Human behavior modeling is vital for many virtual/augmented reality systems as well as human-robot interactions. As the world increasingly uses digital and virtual platforms for everyday communication and interactions, there is a heightened need to create human-like virtual avatars and agents endowed with social and emotional intelligence. Interactions between humans and virtual agents are being used in different areas including, VR, games and story-telling, computer-aided design, social robotics, and healthcare. At the same time, recent advances in robotic perception technologies are gradually enabling humans and human-like robots to co-exist, co-work, and share spaces in different environments. Knowing the perceived affective states and social-psychological constructs (such as behavior, emotions, psychology, motivations, and beliefs) of humans in such scenarios allows the agents (virtual humans or social robots) to make more informed decisions and interact in a socially intelligent manner.

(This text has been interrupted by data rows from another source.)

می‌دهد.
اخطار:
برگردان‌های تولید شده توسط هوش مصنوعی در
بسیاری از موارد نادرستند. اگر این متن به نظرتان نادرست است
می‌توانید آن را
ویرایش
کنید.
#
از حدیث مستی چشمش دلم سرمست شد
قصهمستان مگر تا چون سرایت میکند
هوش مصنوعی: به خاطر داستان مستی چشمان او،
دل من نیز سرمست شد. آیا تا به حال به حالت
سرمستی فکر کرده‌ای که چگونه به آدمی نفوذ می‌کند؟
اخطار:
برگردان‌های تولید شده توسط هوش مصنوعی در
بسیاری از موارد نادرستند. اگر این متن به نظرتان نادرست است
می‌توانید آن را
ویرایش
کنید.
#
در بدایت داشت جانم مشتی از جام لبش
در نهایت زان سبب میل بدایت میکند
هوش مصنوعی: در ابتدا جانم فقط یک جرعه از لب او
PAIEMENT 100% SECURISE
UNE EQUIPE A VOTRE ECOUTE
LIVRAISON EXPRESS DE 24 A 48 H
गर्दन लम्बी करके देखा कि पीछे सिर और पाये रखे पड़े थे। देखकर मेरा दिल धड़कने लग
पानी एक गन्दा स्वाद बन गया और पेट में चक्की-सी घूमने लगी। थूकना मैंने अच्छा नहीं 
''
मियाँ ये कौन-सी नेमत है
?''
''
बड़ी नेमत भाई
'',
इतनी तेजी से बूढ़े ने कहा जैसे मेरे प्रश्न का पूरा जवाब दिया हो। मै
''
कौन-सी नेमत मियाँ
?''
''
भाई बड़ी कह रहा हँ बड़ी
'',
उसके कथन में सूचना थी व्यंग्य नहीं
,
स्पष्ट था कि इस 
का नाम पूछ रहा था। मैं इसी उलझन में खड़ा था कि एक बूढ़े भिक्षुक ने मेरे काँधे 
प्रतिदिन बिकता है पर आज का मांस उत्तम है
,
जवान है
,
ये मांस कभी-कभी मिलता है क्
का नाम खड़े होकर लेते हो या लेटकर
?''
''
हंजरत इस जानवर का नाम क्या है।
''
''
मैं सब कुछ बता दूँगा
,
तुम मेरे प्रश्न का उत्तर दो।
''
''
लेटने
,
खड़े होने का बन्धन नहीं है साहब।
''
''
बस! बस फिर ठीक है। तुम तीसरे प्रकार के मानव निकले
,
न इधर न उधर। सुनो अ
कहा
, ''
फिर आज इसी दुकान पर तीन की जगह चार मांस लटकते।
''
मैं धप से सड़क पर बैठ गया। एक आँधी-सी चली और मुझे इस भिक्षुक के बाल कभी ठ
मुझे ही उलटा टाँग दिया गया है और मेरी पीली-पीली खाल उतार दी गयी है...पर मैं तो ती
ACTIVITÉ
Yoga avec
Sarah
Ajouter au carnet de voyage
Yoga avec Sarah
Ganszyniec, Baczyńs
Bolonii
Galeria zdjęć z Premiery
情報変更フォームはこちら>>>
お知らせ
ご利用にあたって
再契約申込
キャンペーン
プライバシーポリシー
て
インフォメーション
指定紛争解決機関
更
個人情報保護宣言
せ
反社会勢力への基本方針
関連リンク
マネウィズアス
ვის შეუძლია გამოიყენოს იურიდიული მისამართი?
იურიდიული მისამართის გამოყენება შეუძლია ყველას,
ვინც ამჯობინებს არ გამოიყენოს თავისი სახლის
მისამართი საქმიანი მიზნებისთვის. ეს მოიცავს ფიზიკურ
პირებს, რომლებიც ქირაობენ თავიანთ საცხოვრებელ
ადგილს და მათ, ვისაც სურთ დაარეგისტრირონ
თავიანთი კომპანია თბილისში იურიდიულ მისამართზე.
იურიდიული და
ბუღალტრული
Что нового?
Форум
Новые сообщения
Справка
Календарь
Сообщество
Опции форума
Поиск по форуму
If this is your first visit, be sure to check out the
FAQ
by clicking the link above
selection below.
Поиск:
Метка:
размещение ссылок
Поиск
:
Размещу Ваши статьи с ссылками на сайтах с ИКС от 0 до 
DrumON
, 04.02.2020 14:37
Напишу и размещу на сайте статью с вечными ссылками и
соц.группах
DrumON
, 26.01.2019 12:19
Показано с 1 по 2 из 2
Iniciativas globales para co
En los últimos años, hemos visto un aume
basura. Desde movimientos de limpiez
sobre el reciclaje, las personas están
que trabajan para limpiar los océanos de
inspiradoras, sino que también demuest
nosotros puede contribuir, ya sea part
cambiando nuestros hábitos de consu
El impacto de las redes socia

In this talk, I will give an overview of our recent work on simulating intelligent, interactive, and immersive human-like agents who can also learn, understand and be sentient to the world around them using a combination of emotive gestures, gaits, and expressions. Finally, I will also talk about our many ongoing projects which use our AI-driven IVAs, including intelligent digital humans for urban simulation, crowd simulation, mental health and therapy applications, and social robotics.

 

About the speaker:

Aniket Bera is an Assistant Research Professor at the Department of Computer Science. His core research interests are in Affective Computing, Computer Graphics (AR/VR, Augmented Intelligence, Multi-Agent Simulation), Autonomous Agents, Cognitive modeling, and planning for intelligent characters. His work has won multiple best paper awards at top VR/AR conferences. He has previously worked in many research labs, including Disney Research and Intel Labs. Aniket’s research has been featured on CBS, WIRED, Forbes, FastCompany, etc. Find out more about Aniket here: https://cs.umd.edu/~ab.

 

Humanizing the Robot as a Medium for Communication

Michael Suguitan

12/6/21

Location: 310 Gates Hall

Time: 11 a.m

Abstract: Robots will not soon be entering our lives, particularly in social capacities, largely due to the difficulty in humanizing robots. Humanizing social robots is the long-held goal of human-robot interaction research, and often involves a combination of two objectives: anthropomorphism of the mind through human-like intelligence, or anthropomorphic bodies through lifelike humanoid features. We propose avoiding both of these intractable objectives and instead, using Masahiro Mori’s concept of the “uncanny” valley, humanize by making accessible three phases of robot development – design, movement, and telepresence – using the Blossom robot as a case study. By making Blossom accessible and involving users in its hardware, software, and embodied telecommunication capabilities, we make the robot more familiar and, thus, more human. We hope that this work inspires more human-robot interaction research that emphasizes robot-mediated communication for human-human interaction.